Juru bicara pemerintah Myanmar, Zaw Htay, mengatakan dalam sebuah
postingan di Facebook bahwa satu petugas polisi dan tiga anggota milisi yang
didukung negara telah tewas sementara 15 orang tewas adalah warga sipil yang
tidak bersalah. Ia menyebut itu adalah serangan teroris.
"Sebuah serangan yang menargetkan orang-orang yang tidak
bersalah tidak menunjukkan tuntutan hak sebuah etnis.

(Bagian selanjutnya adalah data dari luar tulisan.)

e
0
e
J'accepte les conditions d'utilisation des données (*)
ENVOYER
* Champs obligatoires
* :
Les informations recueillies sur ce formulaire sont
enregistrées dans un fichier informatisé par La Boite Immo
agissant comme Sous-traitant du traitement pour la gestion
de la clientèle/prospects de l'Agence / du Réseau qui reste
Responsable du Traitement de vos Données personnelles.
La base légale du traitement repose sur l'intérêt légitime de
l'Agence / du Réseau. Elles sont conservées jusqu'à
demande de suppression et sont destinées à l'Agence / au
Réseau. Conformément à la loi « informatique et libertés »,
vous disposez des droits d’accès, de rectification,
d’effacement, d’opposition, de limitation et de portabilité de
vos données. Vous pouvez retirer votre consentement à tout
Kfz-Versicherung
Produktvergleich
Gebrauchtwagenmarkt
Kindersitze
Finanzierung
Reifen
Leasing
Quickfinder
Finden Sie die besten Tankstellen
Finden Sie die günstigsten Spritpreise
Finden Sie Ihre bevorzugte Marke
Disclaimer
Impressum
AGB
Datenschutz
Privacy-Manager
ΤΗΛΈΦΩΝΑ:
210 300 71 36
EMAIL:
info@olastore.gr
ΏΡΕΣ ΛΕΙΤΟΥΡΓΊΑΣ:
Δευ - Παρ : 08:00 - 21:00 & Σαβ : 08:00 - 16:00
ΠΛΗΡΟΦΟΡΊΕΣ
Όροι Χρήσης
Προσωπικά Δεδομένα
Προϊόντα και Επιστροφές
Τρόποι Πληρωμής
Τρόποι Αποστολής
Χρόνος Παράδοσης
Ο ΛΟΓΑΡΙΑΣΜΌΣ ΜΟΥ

Itu hanya sebuah serangan
teroris yang merusak," katanya.
Ia pun mengatakan militer akan mengejar kelompok bersenjata
itu.
Sementara Juru bicara TNLA, Mai Aik Kyaw, mengatakan bahwa mereka
menyerang pos militer dan milisi gabungan di kota Muse Negara Bagian Shan dan
di jalan menuju Lashio.
"Kami berjuang karena pertempuran sengit di wilayah kami
dan serangan serius di Negara Bagian Kachin," jelasnya, mengacu pada
konfrontasi baru di negara bagian paling utara Myanmar antara militer dan
Tentara Kemerdekaan Kachin (KIA), aliansi TNLA.
Tidak jelas apakah anggota TNLA yang kuat, atau KIA,
mengambil bagian dalam serangan pada hari Sabtu.
Lebih dari 100.000 orang yang terlantar sekarang tinggal di
kamp-kamp di negara bagian Kachin dan Shan sejak gencatan senjata antara KIA
yang militer rusak pada 2011, menurut statistik PBB terbaru.
Para pengungsi yang melarikan diri dari aksi kekerasan itu
berlindung di tenda-tenda dan bahkan gereja-gereja di Kachin, terutama yang
Kristen, ketika kelompok hak asasi manusia dan pemberontak menuduh militer
memblokir bantuan
Campur
aduk suku bangsa Myanmar membentuk sepertiga populasi, tetapi Bamar atau Burma,
telah mengisi struktur kekuasaan negara yang mayoritas beragama Buddha itu
sejak kemerdekaan pada tahun 1948.
Pemimpin sipil Aung San Suu Kyi mengatakan akan mengakhiri
sejarah panjang bentrokan Myanmar adalah prioritas utamanya setelah ia
mengambil alih kekuasaan pada 2016. Tetapi ia berbagi kekuasaan dengan militer
yang memerangi pemberontakan selama beberapa dekade.
Lebih dari sepertiga kota-kota Myanmar dipengaruhi oleh
konflik yang belum terselesaikan, menurut laporan tahun 2017 dari Asia
Foundation.
Suu Kyi berhasil membawa dua kelompok etnis ke dalam
kesepakatan gencatan senjata pada bulan Februari, menambah delapan orang
lainnya yang telah menandatangani kesepakatan sebelum dia menjabat.
Pendeta Hkalam Samsun, ketua Konvensi Baptis Kachin,
mengatakan orang-orang Kachin "kecewa" dengan Suu Kyi.